MANILA: Nearly a million people in the Philippines were evacuated from their homes Saturday (Oct 31) as the most powerful typhoon of the year so far barrelled towards the country, with authorities warning of "destructive" winds and flooding.
Typhoon Goni is expected to slam into Catanduanes Island on Sunday morning with 215 kmh sustained winds and gusts of up to 265 kmh, before crossing the main island of Luzon, the state weather forecaster said.
It comes a week after Typhoon Molave hit the same region of the natural disaster-prone archipelago, killing 22 people and flooding low-lying villages and farmland, before crossing the South China Sea to Vietnam.
"It looks like we will have really strong winds, increasing the chances of widespread flooding and landslides," Mark Timbal, spokesman for the National Disaster Risk Reduction and Management Council, told local broadcaster ABS-CBN.
"Storm surges are imminent on our east coast. We are monitoring Mayon and Taal volcanoes for possible volcanic mud flows."
It is expected to be the strongest typhoon to hit the Philippines since Haiyan that killed more than 6,300 people in 2013.

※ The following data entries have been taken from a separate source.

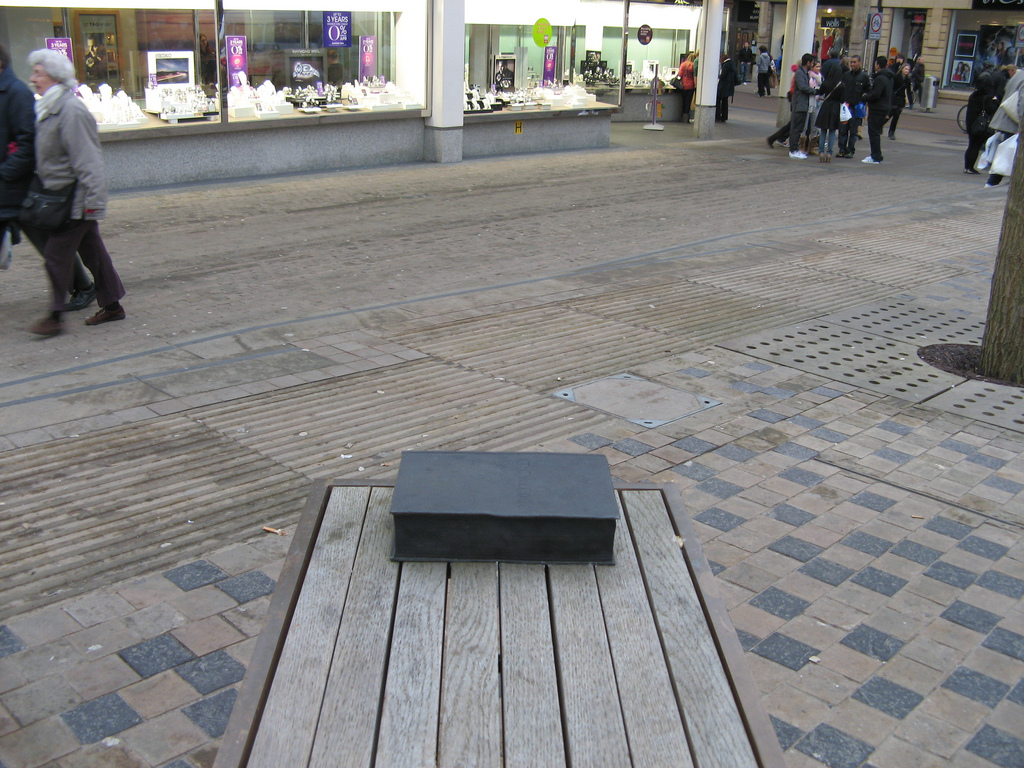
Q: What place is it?
A: It is a sidewalk.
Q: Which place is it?
A: It is a sidewalk.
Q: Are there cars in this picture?
A: No, there are no cars.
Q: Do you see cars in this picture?
A: No, there are no cars.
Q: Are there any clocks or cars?
A: No, there are no cars or clocks.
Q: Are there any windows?
A: Yes, there is a window.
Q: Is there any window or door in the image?
A: Yes, there is a window.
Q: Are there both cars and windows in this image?
A: No, there is a window but no cars.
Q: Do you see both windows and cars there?
A: No, there is a window but no cars.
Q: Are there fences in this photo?
A: No, there are no fences.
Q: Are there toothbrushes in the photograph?
A: No, there are no toothbrushes.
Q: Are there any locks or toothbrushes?
A: No, there are no toothbrushes or locks.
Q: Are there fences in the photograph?
A: No, there are no fences.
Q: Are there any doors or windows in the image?
A: Yes, there is a window.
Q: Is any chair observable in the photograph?
A: No, there are no chairs.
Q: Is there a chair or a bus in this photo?
A: No, there are no chairs or buses.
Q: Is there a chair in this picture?
A: No, there are no chairs.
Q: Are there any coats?
A: Yes, there is a coat.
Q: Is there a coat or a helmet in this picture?
A: Yes, there is a coat.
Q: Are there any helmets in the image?
A: No, there are no helmets.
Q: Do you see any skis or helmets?
A: No, there are no helmets or skis.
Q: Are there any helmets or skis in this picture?
A: No, there are no helmets or skis.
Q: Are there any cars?
A: No, there are no cars.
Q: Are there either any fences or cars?
A: No, there are no cars or fences.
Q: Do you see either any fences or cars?
A: No, there are no cars or fences.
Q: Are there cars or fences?
A: No, there are no cars or fences.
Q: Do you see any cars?
A: No, there are no cars.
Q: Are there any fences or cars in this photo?
A: No, there are no cars or fences.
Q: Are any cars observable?
A: No, there are no cars.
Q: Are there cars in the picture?
A: No, there are no cars.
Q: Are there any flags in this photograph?
A: No, there are no flags.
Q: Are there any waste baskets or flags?
A: No, there are no flags or waste baskets.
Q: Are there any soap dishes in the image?
A: No, there are no soap dishes.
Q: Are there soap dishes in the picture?
A: No, there are no soap dishes.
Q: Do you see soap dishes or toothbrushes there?
A: No, there are no soap dishes or toothbrushes.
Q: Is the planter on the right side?
A: Yes, the planter is on the right of the image.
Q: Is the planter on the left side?
A: No, the planter is on the right of the image.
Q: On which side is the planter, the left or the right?
A: The planter is on the right of the image.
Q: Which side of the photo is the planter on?
A: The planter is on the right of the image.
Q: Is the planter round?
A: Yes, the planter is round.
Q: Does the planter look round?
A: Yes, the planter is round.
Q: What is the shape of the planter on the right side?
A: The planter is round.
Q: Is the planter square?
A: No, the planter is round.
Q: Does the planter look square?
A: No, the planter is round.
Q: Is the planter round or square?
A: The planter is round.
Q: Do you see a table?
A: Yes, there is a table.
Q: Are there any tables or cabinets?
A: Yes, there is a table.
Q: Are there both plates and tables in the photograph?
A: No, there is a table but no plates.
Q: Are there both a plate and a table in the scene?
A: No, there is a table but no plates.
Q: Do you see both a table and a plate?
A: No, there is a table but no plates.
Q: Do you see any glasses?
A: No, there are no glasses.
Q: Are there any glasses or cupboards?
A: No, there are no glasses or cupboards.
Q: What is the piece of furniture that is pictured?
A: The piece of furniture is a table.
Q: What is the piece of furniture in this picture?
A: The piece of furniture is a table.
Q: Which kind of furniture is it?
A: The piece of furniture is a table.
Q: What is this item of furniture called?
A: This is a table.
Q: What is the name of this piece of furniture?
A: This is a table.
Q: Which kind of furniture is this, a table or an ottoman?
A: This is a table.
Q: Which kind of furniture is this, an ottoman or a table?
A: This is a table.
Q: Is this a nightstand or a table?
A: This is a table.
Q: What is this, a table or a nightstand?
A: This is a table.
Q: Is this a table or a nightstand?
A: This is a table.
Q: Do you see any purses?
A: Yes, there is a purse.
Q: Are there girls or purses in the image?
A: Yes, there is a purse.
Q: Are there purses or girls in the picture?
A: Yes, there is a purse.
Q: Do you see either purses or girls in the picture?
A: Yes, there is a purse.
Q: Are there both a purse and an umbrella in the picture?
A: No, there is a purse but no umbrellas.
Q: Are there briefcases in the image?
A: No, there are no briefcases.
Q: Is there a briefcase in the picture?
A: No, there are no briefcases.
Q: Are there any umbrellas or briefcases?
A: No, there are no briefcases or umbrellas.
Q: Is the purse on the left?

Pre-emptive evacuations have started in coastal and landslide-prone communities in the provinces of Camarines Norte and Camarines Sur, while Albay provincial government would order residents in risky areas to leave their homes, Gremil Naz, a local disaster official, told DZBB radio station. "The strength of this typhoon is no joke."

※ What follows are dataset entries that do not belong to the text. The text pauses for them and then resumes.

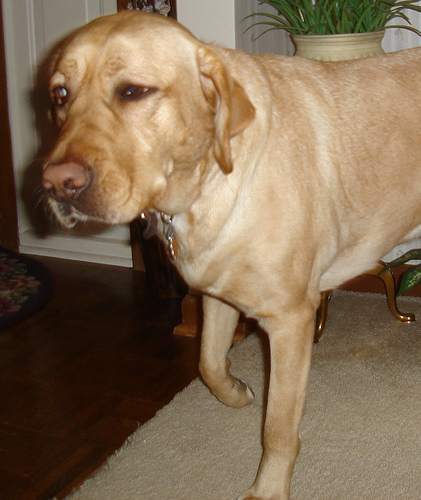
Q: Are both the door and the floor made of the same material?
A: Yes, both the door and the floor are made of wood.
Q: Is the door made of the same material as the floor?
A: Yes, both the door and the floor are made of wood.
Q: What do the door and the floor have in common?
A: The material, both the door and the floor are wooden.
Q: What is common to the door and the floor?
A: The material, both the door and the floor are wooden.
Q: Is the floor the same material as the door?
A: Yes, both the floor and the door are made of wood.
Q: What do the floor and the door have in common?
A: The material, both the floor and the door are wooden.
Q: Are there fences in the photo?
A: No, there are no fences.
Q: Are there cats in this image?
A: No, there are no cats.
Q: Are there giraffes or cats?
A: No, there are no cats or giraffes.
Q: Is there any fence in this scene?
A: No, there are no fences.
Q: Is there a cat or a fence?
A: No, there are no fences or cats.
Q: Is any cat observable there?
A: No, there are no cats.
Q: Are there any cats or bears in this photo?
A: No, there are no cats or bears.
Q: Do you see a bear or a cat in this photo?
A: No, there are no cats or bears.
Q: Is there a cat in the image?
A: No, there are no cats.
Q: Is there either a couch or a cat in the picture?
A: No, there are no cats or couches.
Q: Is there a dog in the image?
A: Yes, there is a dog.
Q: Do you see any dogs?
A: Yes, there is a dog.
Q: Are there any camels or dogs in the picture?
A: Yes, there is a dog.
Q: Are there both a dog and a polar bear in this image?
A: No, there is a dog but no polar bears.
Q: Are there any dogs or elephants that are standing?
A: Yes, the dog is standing.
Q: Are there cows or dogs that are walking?
A: Yes, the dog is walking.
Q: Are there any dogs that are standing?
A: Yes, there is a dog that is standing.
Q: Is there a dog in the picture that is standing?
A: Yes, there is a dog that is standing.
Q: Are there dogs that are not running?
A: Yes, there is a dog that is standing.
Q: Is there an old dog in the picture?
A: Yes, there is an old dog.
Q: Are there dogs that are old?
A: Yes, there is a dog that is old.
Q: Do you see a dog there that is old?
A: Yes, there is a dog that is old.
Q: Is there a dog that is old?
A: Yes, there is a dog that is old.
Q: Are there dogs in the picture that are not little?
A: Yes, there is a old dog.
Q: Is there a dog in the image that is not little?
A: Yes, there is a old dog.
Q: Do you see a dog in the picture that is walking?
A: Yes, there is a dog that is walking.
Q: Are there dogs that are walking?
A: Yes, there is a dog that is walking.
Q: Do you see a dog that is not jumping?
A: Yes, there is a dog that is walking .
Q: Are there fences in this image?
A: No, there are no fences.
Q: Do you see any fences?
A: No, there are no fences.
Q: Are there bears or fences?
A: No, there are no fences or bears.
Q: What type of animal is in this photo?
A: The animal is a dog.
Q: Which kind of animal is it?
A: The animal is a dog.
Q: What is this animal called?
A: That is a dog.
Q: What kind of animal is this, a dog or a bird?
A: That is a dog.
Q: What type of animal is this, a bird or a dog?
A: That is a dog.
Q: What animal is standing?
A: The animal is a dog.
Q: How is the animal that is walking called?
A: The animal is a dog.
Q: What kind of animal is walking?
A: The animal is a dog.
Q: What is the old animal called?
A: The animal is a dog.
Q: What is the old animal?
A: The animal is a dog.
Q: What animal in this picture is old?
A: The animal is a dog.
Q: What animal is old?
A: The animal is a dog.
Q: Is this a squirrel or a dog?
A: This is a dog.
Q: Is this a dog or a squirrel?
A: This is a dog.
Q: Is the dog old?
A: Yes, the dog is old.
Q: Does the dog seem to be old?
A: Yes, the dog is old.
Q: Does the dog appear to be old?
A: Yes, the dog is old.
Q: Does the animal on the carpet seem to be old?
A: Yes, the dog is old.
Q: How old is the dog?
A: The dog is old.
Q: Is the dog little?
A: No, the dog is old.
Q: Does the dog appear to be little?
A: No, the dog is old.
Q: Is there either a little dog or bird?
A: No, there is a dog but it is old.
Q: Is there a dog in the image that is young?
A: No, there is a dog but it is old.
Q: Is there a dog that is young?
A: No, there is a dog but it is old.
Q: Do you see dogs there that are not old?
A: No, there is a dog but it is old.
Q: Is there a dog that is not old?
A: No, there is a dog but it is old.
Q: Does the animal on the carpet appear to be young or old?
A: The dog is old.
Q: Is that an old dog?
A: Yes, that is an old dog.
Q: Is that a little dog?
A: No, that is an old dog.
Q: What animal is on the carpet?
A: The dog is on the carpet.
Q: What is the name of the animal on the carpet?
A: The animal is a dog.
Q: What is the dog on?
A: The dog is on the carpet.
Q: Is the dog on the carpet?
A: Yes, the dog is on the carpet.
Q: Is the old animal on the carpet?
A: Yes, the dog is on the carpet.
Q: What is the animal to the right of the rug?
A: The animal is a dog.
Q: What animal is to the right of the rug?
A: The animal is a dog.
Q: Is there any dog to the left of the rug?
A: No, the dog is to the right of the rug.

COVID-19 COMPLICATED EVACUATIONS
Authorities are facing another hurdle as social distancing needs to be imposed in evacuation centres to prevent the spread of coronavirus. The Philippines has the second-highest COVID-19 infections and deaths in Southeast Asia, next only to Indonesia.
Schools which have been empty since the start of the coronavirus pandemic are being used as emergency shelters as well as government-run evacuation centres and gymnasiums.
"Evacuating people is more difficult at this time because of COVID-19," Bicol regional civil defence spokesman Alexis Naz told AFP.
Relief goods, heavy machinery and personal protective equipment are already positioned in key areas, Filipino Grace America, mayor of Infanta town in Quezon province, told DZBB radio. "But because of the COVID-19 pandemic, our funds for calamity concerns and expenses are insufficient."
Local officials cancelled port operations and barred fishers from setting sail.
Typhoon Goni, moving westward at 20 kmh from the Pacific Ocean, will bring intense rains over the capital and 14 provinces nearby on Saturday evening, and threats of floods and landslides.
Another typhoon, Atsani, is gaining strength just outside the Philippines. Around 20 typhoons hit the Philippines every year.